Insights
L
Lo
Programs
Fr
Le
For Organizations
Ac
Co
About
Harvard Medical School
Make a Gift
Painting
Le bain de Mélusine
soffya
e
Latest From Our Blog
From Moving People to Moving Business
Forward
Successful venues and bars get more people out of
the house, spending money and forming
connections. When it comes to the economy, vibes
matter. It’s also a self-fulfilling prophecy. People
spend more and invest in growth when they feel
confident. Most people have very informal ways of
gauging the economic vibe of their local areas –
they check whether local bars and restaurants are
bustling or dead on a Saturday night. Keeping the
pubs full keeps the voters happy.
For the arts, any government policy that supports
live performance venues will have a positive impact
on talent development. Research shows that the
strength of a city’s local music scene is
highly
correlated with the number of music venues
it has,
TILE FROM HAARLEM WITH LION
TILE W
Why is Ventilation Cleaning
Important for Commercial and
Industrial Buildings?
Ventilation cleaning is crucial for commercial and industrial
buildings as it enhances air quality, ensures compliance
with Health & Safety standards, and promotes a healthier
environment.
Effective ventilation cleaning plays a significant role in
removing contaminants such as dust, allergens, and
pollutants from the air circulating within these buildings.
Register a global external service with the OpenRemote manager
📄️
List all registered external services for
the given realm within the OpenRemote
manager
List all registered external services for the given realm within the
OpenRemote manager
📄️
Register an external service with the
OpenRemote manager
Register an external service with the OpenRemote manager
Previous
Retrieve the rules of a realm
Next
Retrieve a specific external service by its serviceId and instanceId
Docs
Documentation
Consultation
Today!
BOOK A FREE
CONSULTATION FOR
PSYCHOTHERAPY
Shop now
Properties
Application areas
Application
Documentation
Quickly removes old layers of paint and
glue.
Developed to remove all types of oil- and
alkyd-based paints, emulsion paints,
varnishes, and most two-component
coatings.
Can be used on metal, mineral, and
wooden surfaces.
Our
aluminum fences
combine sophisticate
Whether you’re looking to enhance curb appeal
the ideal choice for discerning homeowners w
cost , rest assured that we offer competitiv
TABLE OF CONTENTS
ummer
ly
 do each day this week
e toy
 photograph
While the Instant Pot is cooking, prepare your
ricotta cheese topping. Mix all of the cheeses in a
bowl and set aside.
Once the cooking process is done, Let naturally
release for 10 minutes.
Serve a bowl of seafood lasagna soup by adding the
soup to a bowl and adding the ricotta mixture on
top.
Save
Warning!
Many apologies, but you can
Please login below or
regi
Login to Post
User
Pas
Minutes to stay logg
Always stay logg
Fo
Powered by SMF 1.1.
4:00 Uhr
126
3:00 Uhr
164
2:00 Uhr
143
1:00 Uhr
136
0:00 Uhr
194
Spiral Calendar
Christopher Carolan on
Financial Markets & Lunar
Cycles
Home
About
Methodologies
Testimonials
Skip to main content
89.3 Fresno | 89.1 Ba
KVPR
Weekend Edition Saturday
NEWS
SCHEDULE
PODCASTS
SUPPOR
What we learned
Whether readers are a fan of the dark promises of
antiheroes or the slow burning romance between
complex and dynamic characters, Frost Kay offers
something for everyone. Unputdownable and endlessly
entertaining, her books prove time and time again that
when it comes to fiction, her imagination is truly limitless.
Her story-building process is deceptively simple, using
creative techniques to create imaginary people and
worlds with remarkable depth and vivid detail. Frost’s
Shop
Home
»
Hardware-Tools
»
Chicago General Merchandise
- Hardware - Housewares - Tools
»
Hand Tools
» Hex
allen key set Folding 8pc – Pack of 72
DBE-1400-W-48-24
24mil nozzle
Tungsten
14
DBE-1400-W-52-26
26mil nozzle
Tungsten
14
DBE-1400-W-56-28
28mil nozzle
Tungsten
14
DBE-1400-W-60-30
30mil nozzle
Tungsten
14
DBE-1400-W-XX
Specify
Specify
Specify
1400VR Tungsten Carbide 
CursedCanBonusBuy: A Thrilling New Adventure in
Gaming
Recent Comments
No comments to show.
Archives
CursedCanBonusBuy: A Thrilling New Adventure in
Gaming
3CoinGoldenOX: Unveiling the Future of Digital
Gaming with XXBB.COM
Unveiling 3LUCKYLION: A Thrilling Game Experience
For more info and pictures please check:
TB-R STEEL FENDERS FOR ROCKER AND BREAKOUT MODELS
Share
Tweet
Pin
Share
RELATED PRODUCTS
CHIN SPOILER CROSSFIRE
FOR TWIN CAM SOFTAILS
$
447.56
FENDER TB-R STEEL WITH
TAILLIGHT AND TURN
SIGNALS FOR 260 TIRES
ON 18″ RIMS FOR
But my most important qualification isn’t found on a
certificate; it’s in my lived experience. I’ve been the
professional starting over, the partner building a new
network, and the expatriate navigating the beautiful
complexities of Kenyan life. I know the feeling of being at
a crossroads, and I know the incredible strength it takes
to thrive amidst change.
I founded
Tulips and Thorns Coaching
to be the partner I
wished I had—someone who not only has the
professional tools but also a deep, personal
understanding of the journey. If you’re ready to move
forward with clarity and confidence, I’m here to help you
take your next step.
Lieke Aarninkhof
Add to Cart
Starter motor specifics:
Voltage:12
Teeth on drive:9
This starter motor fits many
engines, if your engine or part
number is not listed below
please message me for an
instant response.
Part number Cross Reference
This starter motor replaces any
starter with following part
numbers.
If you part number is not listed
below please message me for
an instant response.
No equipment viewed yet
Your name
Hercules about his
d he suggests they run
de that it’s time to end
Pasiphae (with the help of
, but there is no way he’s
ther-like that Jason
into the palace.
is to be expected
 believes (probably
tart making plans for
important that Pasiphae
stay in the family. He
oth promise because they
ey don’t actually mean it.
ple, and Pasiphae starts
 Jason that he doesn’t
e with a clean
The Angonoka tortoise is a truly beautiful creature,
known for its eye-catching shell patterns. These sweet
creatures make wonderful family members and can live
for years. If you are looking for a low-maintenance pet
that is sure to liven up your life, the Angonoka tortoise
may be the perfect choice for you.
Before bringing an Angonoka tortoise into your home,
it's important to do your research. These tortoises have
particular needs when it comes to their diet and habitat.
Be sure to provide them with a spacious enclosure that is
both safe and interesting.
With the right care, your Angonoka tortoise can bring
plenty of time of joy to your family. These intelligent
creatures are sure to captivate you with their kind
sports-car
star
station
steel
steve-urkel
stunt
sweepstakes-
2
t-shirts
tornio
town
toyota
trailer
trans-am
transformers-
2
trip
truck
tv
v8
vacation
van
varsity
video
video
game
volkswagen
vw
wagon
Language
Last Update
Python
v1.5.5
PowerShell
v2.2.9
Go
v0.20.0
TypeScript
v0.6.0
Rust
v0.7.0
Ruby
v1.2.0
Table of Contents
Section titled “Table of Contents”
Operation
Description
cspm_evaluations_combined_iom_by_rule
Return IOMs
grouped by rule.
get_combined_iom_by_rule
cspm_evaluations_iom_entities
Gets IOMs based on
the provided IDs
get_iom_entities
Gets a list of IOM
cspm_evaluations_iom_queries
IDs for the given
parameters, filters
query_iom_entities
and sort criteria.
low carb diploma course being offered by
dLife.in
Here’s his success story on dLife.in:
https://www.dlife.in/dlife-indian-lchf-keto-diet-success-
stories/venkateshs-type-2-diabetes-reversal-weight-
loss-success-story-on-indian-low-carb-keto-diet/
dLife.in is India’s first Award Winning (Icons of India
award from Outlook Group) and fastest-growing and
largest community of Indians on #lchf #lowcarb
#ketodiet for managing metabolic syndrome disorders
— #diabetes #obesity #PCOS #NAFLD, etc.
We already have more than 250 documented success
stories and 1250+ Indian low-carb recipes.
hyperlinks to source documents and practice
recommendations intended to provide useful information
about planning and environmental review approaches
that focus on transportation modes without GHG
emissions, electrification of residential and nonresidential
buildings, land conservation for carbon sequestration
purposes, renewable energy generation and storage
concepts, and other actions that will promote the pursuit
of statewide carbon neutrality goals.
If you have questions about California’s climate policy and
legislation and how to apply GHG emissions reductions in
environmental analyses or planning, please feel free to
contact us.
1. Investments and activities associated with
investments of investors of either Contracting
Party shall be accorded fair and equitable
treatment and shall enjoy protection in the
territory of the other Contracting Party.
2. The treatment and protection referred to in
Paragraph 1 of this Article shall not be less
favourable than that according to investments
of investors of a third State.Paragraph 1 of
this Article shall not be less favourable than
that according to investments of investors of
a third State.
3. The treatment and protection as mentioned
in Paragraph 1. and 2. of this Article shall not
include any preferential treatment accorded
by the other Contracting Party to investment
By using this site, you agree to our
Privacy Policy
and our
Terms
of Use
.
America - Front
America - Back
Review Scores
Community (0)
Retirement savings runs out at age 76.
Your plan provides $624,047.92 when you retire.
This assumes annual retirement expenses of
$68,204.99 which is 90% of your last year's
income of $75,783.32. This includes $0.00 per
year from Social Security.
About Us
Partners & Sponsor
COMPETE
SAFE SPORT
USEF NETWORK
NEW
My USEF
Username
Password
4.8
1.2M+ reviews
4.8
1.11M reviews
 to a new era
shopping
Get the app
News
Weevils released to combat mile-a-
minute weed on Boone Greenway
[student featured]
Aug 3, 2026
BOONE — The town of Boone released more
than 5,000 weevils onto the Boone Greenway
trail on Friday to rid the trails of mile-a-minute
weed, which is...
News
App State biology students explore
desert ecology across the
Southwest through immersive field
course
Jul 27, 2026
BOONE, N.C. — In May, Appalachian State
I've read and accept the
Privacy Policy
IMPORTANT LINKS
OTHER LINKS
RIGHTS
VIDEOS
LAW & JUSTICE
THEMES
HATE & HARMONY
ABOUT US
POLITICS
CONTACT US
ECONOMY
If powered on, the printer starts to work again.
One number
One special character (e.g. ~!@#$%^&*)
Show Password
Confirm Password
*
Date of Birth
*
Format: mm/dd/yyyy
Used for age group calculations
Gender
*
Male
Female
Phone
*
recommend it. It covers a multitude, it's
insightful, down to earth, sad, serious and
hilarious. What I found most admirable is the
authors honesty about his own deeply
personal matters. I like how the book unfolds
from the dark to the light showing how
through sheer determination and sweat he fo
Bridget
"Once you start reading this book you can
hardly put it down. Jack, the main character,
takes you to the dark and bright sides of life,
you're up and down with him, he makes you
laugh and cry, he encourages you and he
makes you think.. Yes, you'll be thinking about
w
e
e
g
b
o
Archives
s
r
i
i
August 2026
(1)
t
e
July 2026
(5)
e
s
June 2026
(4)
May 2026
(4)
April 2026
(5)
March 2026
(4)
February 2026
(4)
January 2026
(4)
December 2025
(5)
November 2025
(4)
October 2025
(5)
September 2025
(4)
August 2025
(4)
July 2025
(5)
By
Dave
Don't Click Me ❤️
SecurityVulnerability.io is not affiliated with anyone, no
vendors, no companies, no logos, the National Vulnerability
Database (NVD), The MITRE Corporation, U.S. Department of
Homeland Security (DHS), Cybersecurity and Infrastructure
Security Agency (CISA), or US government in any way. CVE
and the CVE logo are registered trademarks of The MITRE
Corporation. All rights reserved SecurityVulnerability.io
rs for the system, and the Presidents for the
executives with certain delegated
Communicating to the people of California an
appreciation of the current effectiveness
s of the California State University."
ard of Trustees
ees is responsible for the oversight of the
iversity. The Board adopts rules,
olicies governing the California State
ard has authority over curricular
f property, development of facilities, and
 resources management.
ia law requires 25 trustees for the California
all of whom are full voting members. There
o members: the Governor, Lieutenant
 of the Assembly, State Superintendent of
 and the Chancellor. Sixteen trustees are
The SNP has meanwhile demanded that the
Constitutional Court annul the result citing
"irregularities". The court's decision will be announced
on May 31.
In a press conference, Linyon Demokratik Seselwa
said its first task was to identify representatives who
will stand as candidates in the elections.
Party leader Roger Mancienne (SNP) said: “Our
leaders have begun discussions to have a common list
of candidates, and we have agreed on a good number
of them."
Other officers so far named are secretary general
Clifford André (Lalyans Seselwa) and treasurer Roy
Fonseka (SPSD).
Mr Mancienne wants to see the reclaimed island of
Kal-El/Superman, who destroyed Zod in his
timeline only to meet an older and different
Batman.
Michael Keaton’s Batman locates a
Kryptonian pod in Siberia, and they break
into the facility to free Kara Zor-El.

§ TASK DIRECTIONS
Word for word, restate the lines of the listing above starting at the line with "ees is responsible for the oversight of the" and ending at the line with "resources management.", and nothing outside them.

§ EXERCISE ANSWER
ees is responsible for the oversight of the
iversity. The Board adopts rules,
olicies governing the California State
ard has authority over curricular
f property, development of facilities, and
 resources management.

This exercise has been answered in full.